With that taken care of, everything is certainly golden now, right? Maybe we should look at various “disaster” scenarios…
A VIP user goes and deletes a VIP file/data element on the ServerDB. Ah, this one is simple, you don’t even need your DR site for this… get the backup tape and restore the data. Oh wait, the backup tape failed. Good thing you have a very expensive DR site, where all the data is replicated to. Oh, that’s right, replicated servers replicate the data, but they also replicate the deletions. Better hope Mr. VIP didn’t have a hand in signing off on the DR setup, otherwise he is likely to determine that since it didn’t allow him to recover from his disaster, it wasn’t a worthwhile purchase, and the person who requested the DR site may be in for a bit of trouble.
Or maybe the situation is a bit different. Perhaps HQ suffers from an issue which causes ServerDB to go down, and also a loss of connectivity to the DR site. The DR site isn’t very useful if HQ can’t connect to it. No problem, you anticipated this, and asked for redundant networking. However, the decision was made that HQ could make keep busy without ServerDB/ServerDB2 so the redundant networking wasn’t approved. Trouble is, all of the remote sites connect to HQ in a star topology. With HQ down, none of them can access ServerDB2 at the DR site either. Not good.
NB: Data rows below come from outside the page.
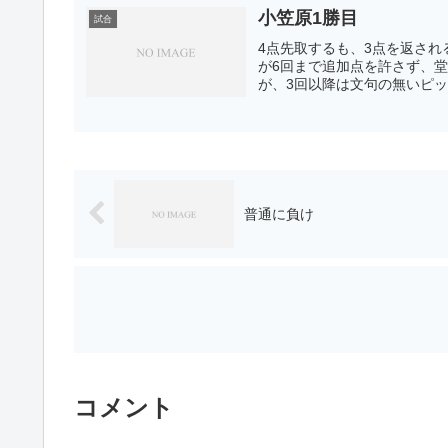
小笠原1勝目
試合
4点先取するも、3点を返さ
が6回まで追加点を許さず、
が、3回以降は文句の無いピッ
普通に負け
コメント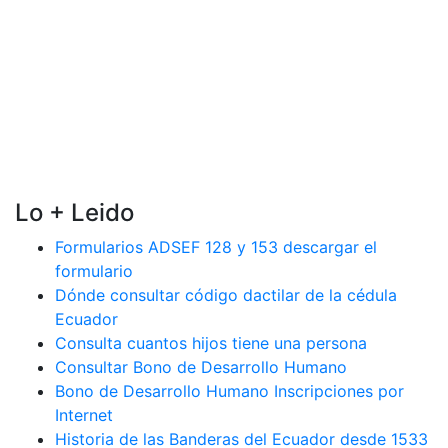
Lo + Leido
Formularios ADSEF 128 y 153 descargar el
formulario
Dónde consultar código dactilar de la cédula
Ecuador
Consulta cuantos hijos tiene una persona
Consultar Bono de Desarrollo Humano
Bono de Desarrollo Humano Inscripciones por
Internet
Historia de las Banderas del Ecuador desde 1533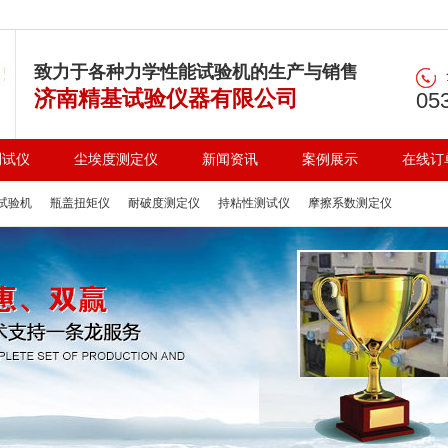
致力于各种力学性能试验机的生产与销售
济南精基试验仪器有限公司
05
测试仪
尘埃度测定仪
新闻资讯
案例展示
在线订
试验机
瓶盖扭矩仪
耐破度测定仪
持粘性测试仪
摩擦系数测定仪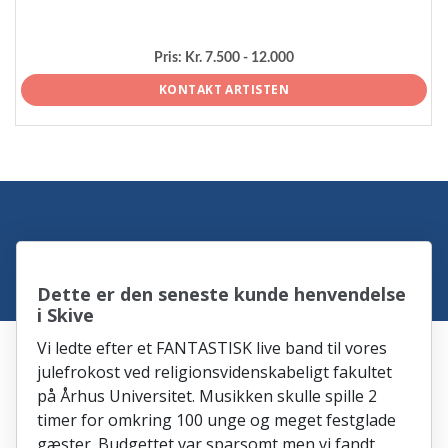
Pris:
Kr. 7.500 - 12.000
KONTAKT ARTISTEN
Dette er den seneste kunde henvendelse
i Skive
Vi ledte efter et FANTASTISK live band til vores
julefrokost ved religionsvidenskabeligt fakultet
på Århus Universitet. Musikken skulle spille 2
timer for omkring 100 unge og meget festglade
gæster. Budgettet var sparsomt men vi fandt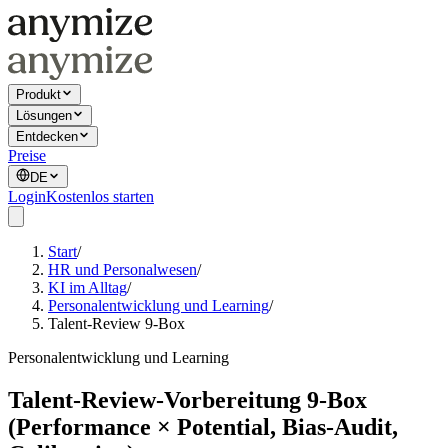
Produkt
Lösungen
Entdecken
Preise
DE
Login
Kostenlos starten
Start
/
HR und Personalwesen
/
KI im Alltag
/
Personalentwicklung und Learning
/
Talent-Review 9-Box
Personalentwicklung und Learning
Talent-Review-Vorbereitung 9-Box
(Performance × Potential, Bias-Audit,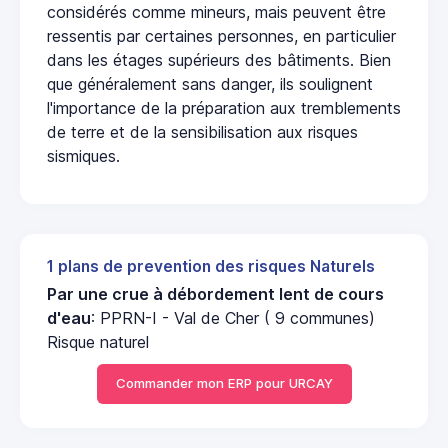
considérés comme mineurs, mais peuvent être
ressentis par certaines personnes, en particulier
dans les étages supérieurs des bâtiments. Bien
que généralement sans danger, ils soulignent
l'importance de la préparation aux tremblements
de terre et de la sensibilisation aux risques
sismiques.
1 plans de prevention des risques Naturels
Par une crue à débordement lent de cours
d'eau
: PPRN-I - Val de Cher ( 9 communes)
Risque naturel
Commander mon ERP pour URCAY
There are countless scenarios and variations that could occur. I think the hardest part of a DR site/ disaster preparedness strategy isn’t the technical aspects… there is always someone that can provide the answer to a question for a price. The difficult part is knowing what questions need asking, what problems need solving. You really need to do a very thorough analysis of all systems, and try to run through all the possible breakpoints in various combinations. No system is entirely safe. Even Gmail goes down from time to time. The trick is to try to identify the issues you consider most likely, and find the balance between financial outlay, and potential return on investment for each scenario. Of course, when the scenario deemed too expensive to account for given its likelihood of occurrence actually happens, management will likely forget about all the caveats you presented them with when the DR site was approved. I’m still looking for an answer to that one myself!